- TASK INSTRUCTIONS -
Return every line of the items below without changing a single character.

(Transcribed page text)
[Start of section]

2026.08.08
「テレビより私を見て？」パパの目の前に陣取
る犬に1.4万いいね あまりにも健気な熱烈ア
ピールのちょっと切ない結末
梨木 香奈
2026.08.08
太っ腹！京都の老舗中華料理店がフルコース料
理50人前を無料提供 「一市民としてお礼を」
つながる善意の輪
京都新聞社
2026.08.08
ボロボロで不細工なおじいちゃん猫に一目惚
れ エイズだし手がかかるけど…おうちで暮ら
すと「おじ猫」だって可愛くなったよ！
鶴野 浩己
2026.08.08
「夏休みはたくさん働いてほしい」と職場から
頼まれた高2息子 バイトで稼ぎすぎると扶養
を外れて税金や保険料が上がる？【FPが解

[End of section]

- REPLY TO THE TASK -
2026.08.08
「テレビより私を見て？」パパの目の前に陣取
る犬に1.4万いいね あまりにも健気な熱烈ア
ピールのちょっと切ない結末
梨木 香奈
2026.08.08
太っ腹！京都の老舗中華料理店がフルコース料
理50人前を無料提供 「一市民としてお礼を」
つながる善意の輪
京都新聞社
2026.08.08
ボロボロで不細工なおじいちゃん猫に一目惚
れ エイズだし手がかかるけど…おうちで暮ら
すと「おじ猫」だって可愛くなったよ！
鶴野 浩己
2026.08.08
「夏休みはたくさん働いてほしい」と職場から
頼まれた高2息子 バイトで稼ぎすぎると扶養
を外れて税金や保険料が上がる？【FPが解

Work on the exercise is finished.